# Suche FU-Block.



## Mr.Spok (29 Januar 2009)

Bei uns demnächst eine Anlage gebaut werden die 33 Getriebemotoren mit je ~0,2kW besitzt (Drehstrommotoren). Diese sollen jeweils alle über einen FU betrieben werden. Meine Frage: gibts irgendwo ein modulares System, was z.B. einen Netzeingang hat und sagen wir 10 Motoren bedienen kann (jeder Motor muß einzeln betrieben werden können). Das ganze sollte noch eine Feldbusschnittstelle (CanOpen) haben. Ich habe keine Lust 33 FU´s in den Schrank zu packen.

Bin für jede Information dankbar.

mfG Jan


----------



## volker (29 Januar 2009)

ich würde hier empfehlen die umrichter dezentral zu plazieren.
schau mal hier. gibts natürlich auch von anderen herstellern.
http://www.sew-eurodrive.de/produkt/C11.htm
http://www.sew-eurodrive.de/produkt/C21.htm


----------



## Mr.Spok (29 Januar 2009)

Danke Volker,

aber entscheidend ist wahrscheinlich der Preis ich darf nicht über 180,-€ (soviel kostet ca. ein Standard-FU, Danfoss, Omron etc.) pro Antrieb im EK kommen. Wollt mir halt nur Platz und Verdrahtungsaufwand sparen.

mfG Jan


----------



## Astralavista (29 Januar 2009)

Von Stöber gibt es zumindest die Lösung 4 Motoren an einen Umrichter zu hängen. Zumindest funktioniert das bei den Servos echt gut.
Da heißt das Gerät AX5000. Die Geber werden intern im Gerät umgeschaltet (falls benötigt) und für die Leistung musst du dann noch für jeden Motor extra ein Schütz einbauen.
Ist nur ein Vorschlag und definitiv nicht die Lösung die du suchst. Aber leider fällt mir da auf die schnelle auch nix anderes ein.


----------



## da_kine (29 Januar 2009)

Wie sieht es denn mit der Aufgabenstellung aus? Müssen sie zueinander geregelt werden oder Positionieren? Oder sollen sie einfach nur Drehzahlgesteuert sein?

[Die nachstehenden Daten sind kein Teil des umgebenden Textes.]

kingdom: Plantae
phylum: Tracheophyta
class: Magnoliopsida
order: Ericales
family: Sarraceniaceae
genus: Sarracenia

SEW bietet bei seinen Movitrac-Geräten die Möglichkeit, mehrere Motore an den gleichen Umrichter zu hängen. Das muss man dann nur im MotionStudio bei der Inbetriebnahme auswählen. Wir haben das schon mehrfach gemacht und das funktioniert auch sehr gut. Soweit ich weis, haben die auch CANopen Standardmäßig OnBoard.

MFG

Markus


----------



## Mr.Spok (30 Januar 2009)

Hallo Markus,

eine einfache U/f Steuerung reicht aus es werden nur Rollgänge damit angetrieben. Die sollen blos langsam anlaufen und einen großen Geschwindigkeitsbereich abdecken.
Über mehrere Motoren an einem FU habe ich auch schon nachgedacht. Leider soll jeder Motor einzeln gesteuert werden und auch einzeln an einer Rampe hochlaufen können.

mfG Jan


----------



## rostiger Nagel (30 Januar 2009)

Wie Volker schon schreibt...macht es meiner meinung nach da nur sinn, Dezentrale Getriebemotore mit FU (Movimot) von SEW zu nehemen, die sind für Förderanlagen Ideal und in Summe mit Sicherheit Preiswerter als andere Lössungen....

gruß helmut


----------



## da_kine (30 Januar 2009)

Ich würde auch zur MoviMot Lösung tendieren, wobei du da mit deinem Preisrahmen denke ich nicht hinkommen wirst.

MFG

Markus


----------



## Maxl (30 Januar 2009)

Ein System, welches wohl die wenigsten kennen, aber hier sehr wohl passen würde, kommt auch von SEW und nennt sich MoviPro. Dabei werden mehrere (kundenspezifisch zu definierende) FU oder Servo-Module in ein IP65-Gehäuse verbaut, welches direkt an der Maschine angebracht wird.
Dies kann z.B. so aussehen, dass 6 FU in einem Gehäuse untergebracht werden, an Steckern (oder Klemmen im Gehäuse) kommst Du dann mit Bus (Canopen), 400V-Versorgung und den 6 Motorkabeln an die Dinger heran. (so wurde es mir zumindest auf der Nürnberg-Messe erklärt).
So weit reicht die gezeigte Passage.